Women’s caucus to look into bullying in the Dáil

Women’s caucus to look into bullying in the Dáil

Anne Rabbitte, Fiona O'Loughlin, Micheál Martin, and Lorraine Clifford-Lee pictured in 2018. File Picture: Conor McCabe Photography.

The incoming chair of the Women's Parliamentary Caucus says she was intimidated and bullied by a member of her own party in the last Dáil.

The cross-party women's forum wants Dáil and Seanad statements on all the recent Leinster House harassment allegations which have been exposed in recent months.

Fianna Fáil senator Fiona O'Loughlin has said the culture within Leinster House needs to change and said the caucus will be priorotising the completion of another survey of staff as part of its work.

A 2019 Oireachtas survey found that inappropriate behaviour, in particular bullying, does occur in the parliamentary workplace, with 15% of people who responded stating that they have experienced bullying.

A more recent survey carried out by the Irish Examiner revealed that at least 12 of the Dáil's 34 current serving female TDs have been sexually harassed at some point in their lives.

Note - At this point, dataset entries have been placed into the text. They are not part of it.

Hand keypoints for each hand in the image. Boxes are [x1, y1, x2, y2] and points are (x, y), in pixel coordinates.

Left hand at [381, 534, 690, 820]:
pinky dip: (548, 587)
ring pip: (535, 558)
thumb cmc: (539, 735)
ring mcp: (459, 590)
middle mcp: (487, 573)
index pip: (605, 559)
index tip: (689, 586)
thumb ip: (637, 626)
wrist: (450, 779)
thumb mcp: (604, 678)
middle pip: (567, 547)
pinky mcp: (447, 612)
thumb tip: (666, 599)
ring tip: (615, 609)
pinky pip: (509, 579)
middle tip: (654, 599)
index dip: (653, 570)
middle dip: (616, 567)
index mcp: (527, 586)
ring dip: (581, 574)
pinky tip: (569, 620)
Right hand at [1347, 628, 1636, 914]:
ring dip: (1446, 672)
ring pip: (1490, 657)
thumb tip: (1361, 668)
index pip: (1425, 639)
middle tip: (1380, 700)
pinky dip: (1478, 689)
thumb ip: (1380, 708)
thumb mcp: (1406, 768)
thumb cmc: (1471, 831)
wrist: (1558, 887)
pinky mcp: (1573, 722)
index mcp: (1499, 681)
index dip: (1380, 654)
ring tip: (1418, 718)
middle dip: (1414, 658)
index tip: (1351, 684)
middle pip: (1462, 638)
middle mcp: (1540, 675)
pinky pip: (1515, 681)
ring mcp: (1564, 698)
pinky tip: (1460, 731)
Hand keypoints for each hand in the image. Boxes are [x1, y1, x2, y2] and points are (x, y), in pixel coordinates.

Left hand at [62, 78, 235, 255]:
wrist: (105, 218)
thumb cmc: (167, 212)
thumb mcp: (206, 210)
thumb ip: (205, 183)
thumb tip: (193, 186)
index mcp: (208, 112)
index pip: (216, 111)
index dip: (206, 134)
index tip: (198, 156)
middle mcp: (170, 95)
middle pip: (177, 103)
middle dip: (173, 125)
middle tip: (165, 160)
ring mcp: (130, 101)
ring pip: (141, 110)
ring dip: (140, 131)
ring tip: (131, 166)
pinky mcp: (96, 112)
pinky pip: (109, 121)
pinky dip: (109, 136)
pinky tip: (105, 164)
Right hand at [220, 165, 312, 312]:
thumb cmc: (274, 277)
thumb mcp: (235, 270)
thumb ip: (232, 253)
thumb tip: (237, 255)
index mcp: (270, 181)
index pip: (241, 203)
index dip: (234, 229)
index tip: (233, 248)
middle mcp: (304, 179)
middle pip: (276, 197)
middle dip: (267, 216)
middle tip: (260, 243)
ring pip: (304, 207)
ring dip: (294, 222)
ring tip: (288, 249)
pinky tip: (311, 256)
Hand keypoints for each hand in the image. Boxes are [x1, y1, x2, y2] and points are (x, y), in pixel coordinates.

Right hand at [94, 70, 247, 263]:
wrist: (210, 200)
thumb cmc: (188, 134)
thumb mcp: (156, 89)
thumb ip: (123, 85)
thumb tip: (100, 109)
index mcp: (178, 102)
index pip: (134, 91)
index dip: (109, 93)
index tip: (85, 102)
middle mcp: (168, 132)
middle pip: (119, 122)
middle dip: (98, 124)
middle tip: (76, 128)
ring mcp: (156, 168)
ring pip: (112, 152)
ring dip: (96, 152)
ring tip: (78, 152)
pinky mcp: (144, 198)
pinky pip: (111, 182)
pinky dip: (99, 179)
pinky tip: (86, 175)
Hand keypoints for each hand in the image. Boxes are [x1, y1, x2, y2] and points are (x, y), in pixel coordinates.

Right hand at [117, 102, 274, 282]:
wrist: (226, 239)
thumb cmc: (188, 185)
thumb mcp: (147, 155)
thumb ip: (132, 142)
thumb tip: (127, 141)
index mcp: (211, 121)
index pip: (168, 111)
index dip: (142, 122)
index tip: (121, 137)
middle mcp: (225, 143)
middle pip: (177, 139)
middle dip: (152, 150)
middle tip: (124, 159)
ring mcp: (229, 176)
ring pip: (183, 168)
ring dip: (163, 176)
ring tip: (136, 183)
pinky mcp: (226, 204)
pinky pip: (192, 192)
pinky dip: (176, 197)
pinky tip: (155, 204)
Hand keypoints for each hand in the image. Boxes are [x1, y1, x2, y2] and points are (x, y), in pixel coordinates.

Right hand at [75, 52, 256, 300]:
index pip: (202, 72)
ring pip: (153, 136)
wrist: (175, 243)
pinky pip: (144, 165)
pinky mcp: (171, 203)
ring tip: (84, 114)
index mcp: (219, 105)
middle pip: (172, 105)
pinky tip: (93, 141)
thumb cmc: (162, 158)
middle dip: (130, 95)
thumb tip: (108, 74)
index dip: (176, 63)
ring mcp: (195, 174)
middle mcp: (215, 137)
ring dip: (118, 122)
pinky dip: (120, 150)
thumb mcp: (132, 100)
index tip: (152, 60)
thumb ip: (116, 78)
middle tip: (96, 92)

Speaking of her own experience, Ms O'Loughlin said: "It's easier probably to intimidate a woman, particularly if you know she's not going to play the victim, and I was never somebody who was going to play the victim.

As a woman you're still trying to prove yourself in a man's world, to a certain extent, and because you feel that you don't want to be seen as a complainer you don't want to be seen as a whinger.

She hopes the work of the women's caucus, including surveys of workplace harassment will "change the culture" both inside and outside Leinster House.

Ms O'Loughlin said there had been statements about a number of other issues, including the golf-gate controversy which happened outside of Leinster House, however, bullying and harassment which has been reported within the confines of the campus has yet to be discussed in the Chamber.

"One of the things that we agreed as a women's caucus, and it's something I will be taking forward now as chair is that we will have statements in the Seanad and Dáil about that, because it can't be ignored."

She said a Dáil discussion might make "people think about their own behaviour" adding that some of the details both reported in the media and through the survey have been "shocking"

Dignity and respect in the workplace is just so hugely important and the fact that it's mainly women that have been impacted, now I have to acknowledge that in cases that we have heard it's women who have inflicted bullying as well. So, we know we have to own that and acknowledge that completely.

Ms O'Loughlin said she had been targeted during her time as a TD in the last Dáil by a party colleague who was "quite bullying and and very, very dismissive".

She said this included being told the wrong time for meetings or not being invited to events that were happening. She said the politician often ignored her and left her name out when acknowledging the work that had been carried out on projects that she was centrally involved in.

Ms O'Loughlin said she had considered making a formal complaint about the behaviour but decided against it, which she says she somewhat regrets.

"I put up with that for four years. To me it was pretty awful, it dents your confidence. I think it was because I was a woman," she said, adding that she had discussed it with male colleagues who had not received the same treatment.